- **Task brief**
Nothing below is to be printed except the lines between the line holding "Änderung und/oder Irrtum" and the line holding "tecnico. Noi abbiamo", inclusive, each exactly as it appears.

- **Data supplied**
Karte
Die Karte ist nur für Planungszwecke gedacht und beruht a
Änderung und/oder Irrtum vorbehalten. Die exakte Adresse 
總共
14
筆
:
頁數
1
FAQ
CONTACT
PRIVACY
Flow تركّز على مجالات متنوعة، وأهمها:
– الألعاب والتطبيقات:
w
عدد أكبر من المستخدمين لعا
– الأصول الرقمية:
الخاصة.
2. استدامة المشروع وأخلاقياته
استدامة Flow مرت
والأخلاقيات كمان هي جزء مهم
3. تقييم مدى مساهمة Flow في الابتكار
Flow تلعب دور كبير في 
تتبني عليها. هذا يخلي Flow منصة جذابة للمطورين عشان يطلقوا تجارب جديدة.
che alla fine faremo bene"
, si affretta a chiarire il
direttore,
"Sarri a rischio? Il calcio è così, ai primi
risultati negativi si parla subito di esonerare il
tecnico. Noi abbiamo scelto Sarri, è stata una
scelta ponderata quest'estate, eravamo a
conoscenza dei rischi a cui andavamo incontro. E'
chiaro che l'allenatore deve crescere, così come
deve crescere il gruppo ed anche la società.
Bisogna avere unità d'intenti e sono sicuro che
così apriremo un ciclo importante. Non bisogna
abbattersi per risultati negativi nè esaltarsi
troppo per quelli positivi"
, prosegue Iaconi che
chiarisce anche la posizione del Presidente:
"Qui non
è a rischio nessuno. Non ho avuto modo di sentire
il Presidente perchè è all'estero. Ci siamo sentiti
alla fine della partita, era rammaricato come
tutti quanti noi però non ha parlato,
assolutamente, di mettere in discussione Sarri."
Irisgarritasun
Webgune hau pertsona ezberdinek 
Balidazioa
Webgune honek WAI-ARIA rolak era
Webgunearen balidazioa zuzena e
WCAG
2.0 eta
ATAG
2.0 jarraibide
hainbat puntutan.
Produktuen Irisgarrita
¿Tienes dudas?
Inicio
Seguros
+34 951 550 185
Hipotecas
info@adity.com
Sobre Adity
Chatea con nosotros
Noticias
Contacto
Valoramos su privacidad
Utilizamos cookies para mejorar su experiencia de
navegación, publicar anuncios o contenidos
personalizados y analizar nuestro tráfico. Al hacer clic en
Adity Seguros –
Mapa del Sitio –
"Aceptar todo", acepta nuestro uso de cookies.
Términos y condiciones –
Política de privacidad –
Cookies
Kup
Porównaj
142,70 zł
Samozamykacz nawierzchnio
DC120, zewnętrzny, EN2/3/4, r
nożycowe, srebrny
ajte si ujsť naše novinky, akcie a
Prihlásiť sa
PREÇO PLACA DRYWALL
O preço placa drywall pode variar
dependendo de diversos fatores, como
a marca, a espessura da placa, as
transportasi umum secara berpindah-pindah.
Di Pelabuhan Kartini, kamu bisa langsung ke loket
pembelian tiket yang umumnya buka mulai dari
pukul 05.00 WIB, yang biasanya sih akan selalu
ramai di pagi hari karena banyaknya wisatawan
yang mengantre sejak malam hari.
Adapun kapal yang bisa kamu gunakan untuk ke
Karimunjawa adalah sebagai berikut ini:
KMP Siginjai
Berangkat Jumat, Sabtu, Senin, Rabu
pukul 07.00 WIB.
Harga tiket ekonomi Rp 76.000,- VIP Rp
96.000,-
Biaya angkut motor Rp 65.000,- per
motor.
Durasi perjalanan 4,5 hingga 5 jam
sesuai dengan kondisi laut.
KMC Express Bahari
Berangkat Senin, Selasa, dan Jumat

- **Written response**
Änderung und/oder Irrtum vorbehalten. Die exakte Adresse 
總共
14
筆
:
頁數
1
FAQ
CONTACT
PRIVACY
Flow تركّز على مجالات متنوعة، وأهمها:
– الألعاب والتطبيقات:
w
عدد أكبر من المستخدمين لعا
– الأصول الرقمية:
الخاصة.
2. استدامة المشروع وأخلاقياته
استدامة Flow مرت
والأخلاقيات كمان هي جزء مهم
3. تقييم مدى مساهمة Flow في الابتكار
Flow تلعب دور كبير في 
تتبني عليها. هذا يخلي Flow منصة جذابة للمطورين عشان يطلقوا تجارب جديدة.
che alla fine faremo bene"
, si affretta a chiarire il
direttore,
"Sarri a rischio? Il calcio è così, ai primi
risultati negativi si parla subito di esonerare il
tecnico. Noi abbiamo scelto Sarri, è stata una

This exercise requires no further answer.